Yes, but think about what this calculation is telling you. What it is telling you is that, if the hovering observer sends light signals down to the infalling observer, who reflects them back, then as the infalling observer approaches the horizon, the time the hovering observer has to wait to receive the return signal increases without bound.

But now, suppose that the hovering observer sends light signals which are "time stamped" with the time of emission; and suppose that, when the infalling observer reflects the signals, he adds a second "time stamp" giving the time on his clock at the instant of reflection. Then, as the return signals come back, the hovering observer will see the two time stamps approach finite values, even though the time at which he receives the return signals increases without bound. The finite value approached by the first time stamp (the time of emission) is what Nugatory called "the last point at which the observer at infinity will be able to send a radio message to the infaller and expect a reply". The finite value approached by the second time stamp (the time of reflection) is the proper time on the infaller's clock at which he crosses the horizon.
 
  • #50
wabbit said:
did a calculation for the round trip of a photon from the hovering observer to some point which can be the infalling observer reflecting that photon, and I find that time (proper time of the hoverer) is infinite. So if this is correct, any time in his future, the hoverer will still be receiving messages saying "not crossed yet, getting closer".

The round trip time is always finite, although it becomes arbitrarily large as the infaller gets arbitrarily close to the horizon. When the infaller reaches the horizon, the round trip time isn't infinite - it's undefined, because the light signal doesn't make the round trip at all. But it is a great stretch, and one that I doubt you would accept in any other context, to say that because light from an event never reaches your eyes that event never happens (or doesn't happen until an infinite amount of time has passed).

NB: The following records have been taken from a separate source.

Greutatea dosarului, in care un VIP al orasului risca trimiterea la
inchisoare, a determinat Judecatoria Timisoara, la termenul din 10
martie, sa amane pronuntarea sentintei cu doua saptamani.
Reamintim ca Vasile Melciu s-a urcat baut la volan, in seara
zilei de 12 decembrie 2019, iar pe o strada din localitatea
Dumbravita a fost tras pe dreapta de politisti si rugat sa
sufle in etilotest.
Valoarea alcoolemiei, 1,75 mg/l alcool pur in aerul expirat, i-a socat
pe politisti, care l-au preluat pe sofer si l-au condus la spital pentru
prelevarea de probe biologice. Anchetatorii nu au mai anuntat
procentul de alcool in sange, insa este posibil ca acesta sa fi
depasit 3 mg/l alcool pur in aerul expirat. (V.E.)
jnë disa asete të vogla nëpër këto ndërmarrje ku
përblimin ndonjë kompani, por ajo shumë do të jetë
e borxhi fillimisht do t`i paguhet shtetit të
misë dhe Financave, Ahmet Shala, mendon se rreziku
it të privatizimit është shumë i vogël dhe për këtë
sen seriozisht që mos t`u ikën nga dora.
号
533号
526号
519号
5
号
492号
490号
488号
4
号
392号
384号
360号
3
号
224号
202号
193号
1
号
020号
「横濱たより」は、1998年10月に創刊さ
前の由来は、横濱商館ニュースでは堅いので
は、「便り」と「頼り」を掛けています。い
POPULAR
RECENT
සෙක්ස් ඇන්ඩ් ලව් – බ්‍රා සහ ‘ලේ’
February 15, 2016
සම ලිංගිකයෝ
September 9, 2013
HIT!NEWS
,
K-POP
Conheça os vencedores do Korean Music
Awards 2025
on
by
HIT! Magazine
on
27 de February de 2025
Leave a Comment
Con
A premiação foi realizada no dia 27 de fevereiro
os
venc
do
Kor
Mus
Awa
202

Suppose that every five seconds you send a time stamped radio message to the infaller, and when he receives it he replies "I saw your message dated <whatever>". You send a sequence of messages reading "12:00:05", "12:00:10", "12:00:15", ... and you receive (perhaps millennia later) messages reading "I saw your 12:00:05 message", and "I saw your 12:00:10 message", but no matter how long you wait you will never ever receive a reply to your "12:00:15" message. I can reasonably describe this as the infaller passing through the horizon sometime between receiving my 12:00:10 message and my 12:00:15 message.

As for when these three events (infaller received 12:00:10, infaller passed horizon, infaller received 12:00:15) "happened"? None of them are on my worldline, so I have to map them to events that are on my wordline and to which I can assign proper times. So I choose a coordinate system that covers both my worldline and the infaller's worldline; note the time coordinate of the event on the infaller's worldline; then identify the point on my worldline that has the same time coordinate so happened "at the same time". Whatever my wristwatch reads at that point... that's "when" the event happened.
1) This is equivalent to the procedure that we follow in ordinary flat Minkowski spacetime for assigning times to events off our worldline. The only difference is that in the flat spacetime case, there is an obvious and natural choice of coordinate system, so we don't notice the extent to which "at the same time" is just a convention based on our choice of coordinate system. In curved spacetime, we don't have this luxury.
2) Schwarzschild coordinates are unusable for this purpose because they don't cover both worldlines.
3) The Kruskal time coordinate works just fine however, and there is no difficulty converting the Kruskal time coordinate of a point on the observer's worldine to the time displayed by the observer's wristwatch at that point. Of course, a different choice of coordinates would produce different results... which is why we say that simultaneity is a convention.

There is, however, a very great difference between saying that there is no single universally accepted definition of when the infaller's crossing the horizon "happens", and saying that it never "happens" or that it "happens" after infinite time.